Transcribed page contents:
════

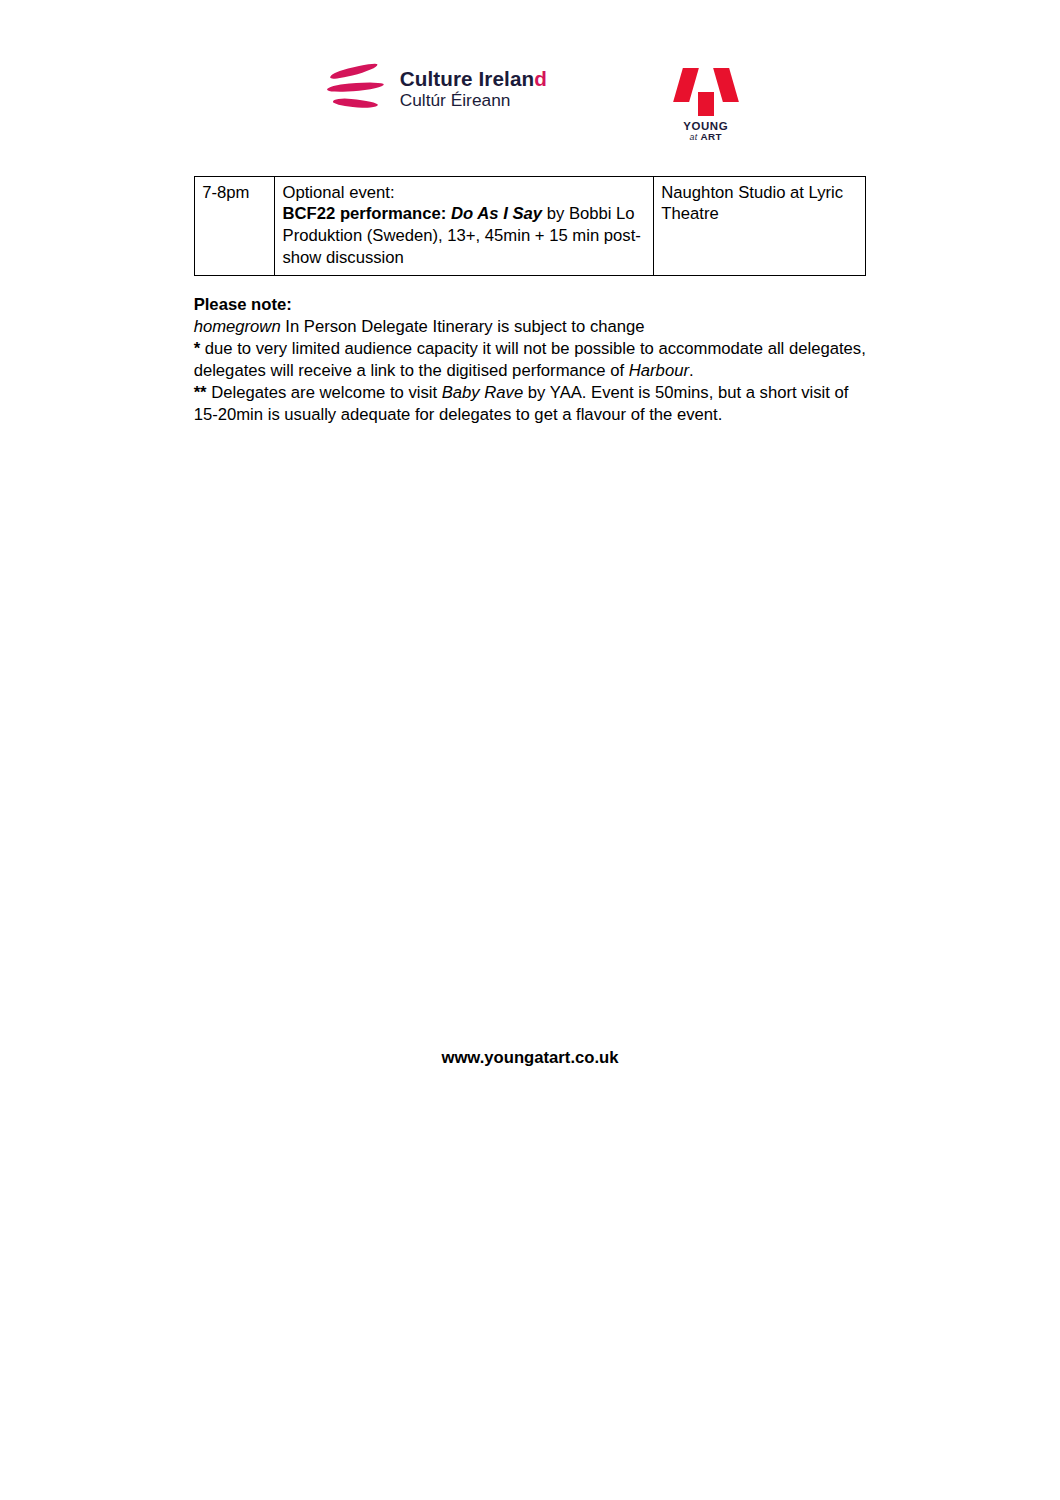Culture Irelan d
Cultúr Éireann
YOUNG
at ART
| 7-8pm | Optional event: BCF22 performance: Do As I Say by Bobbi Lo Produktion (Sweden), 13+, 45min + 15 min post-show discussion | Naughton Studio at Lyric Theatre |
Please note:
homegrown In Person Delegate Itinerary is subject to change
* due to very limited audience capacity it will not be possible to accommodate all delegates, delegates will receive a link to the digitised performance of Harbour.
** Delegates are welcome to visit Baby Rave by YAA. Event is 50mins, but a short visit of 15-20min is usually adequate for delegates to get a flavour of the event.
www.youngatart.co.uk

════

Counting only lines that hold "delegates", report how many there are in the records above, as a bare number.

*Answer*: 2